Adding REDIS is a performance boost, and you can easily do so in Coolify.

Coolify, REDIS, NestJS
April 6, 2025

In this article, I'll show you how to add REDIS in NestJS with Coolify in a few simple steps. I'll give you an example from my own deployed instance (not the production one though)

The reason is that I struggled to add it when I started, as you can't directly use the name of your service, and you have to use the id of the container. I'll finish with a real-life use case from one of my projects that uses REDIS in a similar way.


Prerequisites

For this tutorial, I assume that:

You need to have a coolify environment deployed already, and a NestJS simple REDIS service. If you don't, you can read how to create it.


Setting up our environment

We need to have a project and environment set up in coolify so we could add Redis as a project.

Your NestJS service should be hosted on the same VPS as the REDIS instance so they would be able to communicate internally!

If you haven't created a project. Here is an example:

Coolify Add Project

This would create a production environment for you too. Go inside it, and click on Add New Resource.

Write in the search bar - Redis, and click on the element as in the photo and choose the server in the next step where your NestJS server is located.

Add Redis Search

You'll be presented with the turned-off still REDIS container with some options predefined as in the photo below. There is no need to change anything here. We click "Start" on the top right and run the container.

Redis Init

From this step, onward we have a running REDIS instance, and now we need to connect it to our NestJS service.


Adding Environments for NestJS

I'll give you a simple tip for all coolify services. If you're unsure what is the ID of the container, just take the part of the URL as shown.

https://<coolify-domain>/project/<project-id>/environment/<environment-id>/database/<TAKE_THIS>

We'll need a few environments so that it could work:

  • REDIS_HOST - Copy the "TAKE_THIS" param from the URL and put it there.
  • REDIS_PORT - If you haven't made any changes it is 6379
  • REDIS_PASSWORD - The password is from the photo above, where we're in the instance. Just click on the "eye" icon and copy it. It's also present in the "environment variables" tab too.

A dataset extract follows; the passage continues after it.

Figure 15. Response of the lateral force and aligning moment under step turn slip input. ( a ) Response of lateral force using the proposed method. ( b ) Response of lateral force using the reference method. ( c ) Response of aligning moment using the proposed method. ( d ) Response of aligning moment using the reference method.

In addition to those, I normally add a REDIS_TTL_SECONDS env so that I can have a global setting for all caching I do that I override at places if needed.


Setting up NestJS

Here I've already written on how to do it in the article for REDIS with NestJS, but I'll show a small code snippet here, so you can understand what might your initialization code look like.

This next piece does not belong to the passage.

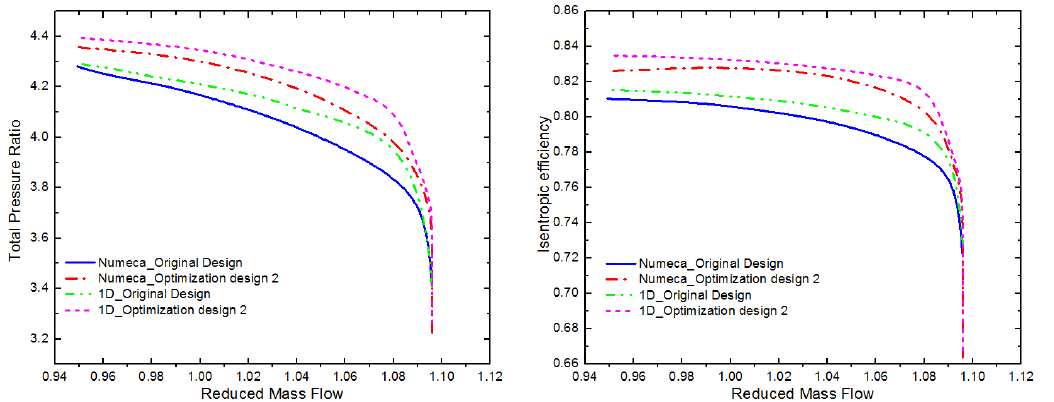
Figure 8. Performance map of original design and optimization design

 export const redisOptions = (): RedisOptions => {
  let totalRetryDuration = 0;

  return {
    host: process.env.REDIS_HOST,
    port: +process.env.REDIS_PORT || 6379,
    password: process.env.REDIS_PASSWORD,
    showFriendlyErrorStack: true,
    lazyConnect: true,
    commandTimeout: 1000,
  };
};

I've oversimplified it for our use case. You could later on use this in the REDIS creation as options.

With this, you can now go to your NestJS service in Coolify and move to the Environment Variables tab. There add the variables from the previous section with their values.

With this, our implementation is actually complete.


Real-Life Example

I'll give you a good use-case on why caching improves your performance.

In my Social Media Scheduler project - PostFast, all photos are generated with signedUrls as the buckets are private, which if taken on every request could become a performance bottleneck. (just to add, you can cross-post to all social media platforms pretty cheaply)

What I do is generate a URL with time from 2 to 24 hours depending on the importance of the photo and cache it in REDIS. Now in each request, I check if a key in REDIS exists with my bucket key, and directly return the URL instead of generating a new signed URL for every refresh.

There are a lof of use-cases you might find for it, but small things do improve the UX as in my case.


Small piece of advice

Don't overuse caching. It's a great benefit to have it, but it comes with some caveats. You need to know that invalidating your cache correctly is one of the hardest things in large apps, as you have to track a lot of things.

Cache first things that you can easily invalidate, or cache by TTL those that are not changing frequently and are not business important.

Don't start caching right away as this might actually hide the database or other performance problems you might have. REDIS should be an addition and performance boost, not a life-saver for badly written code.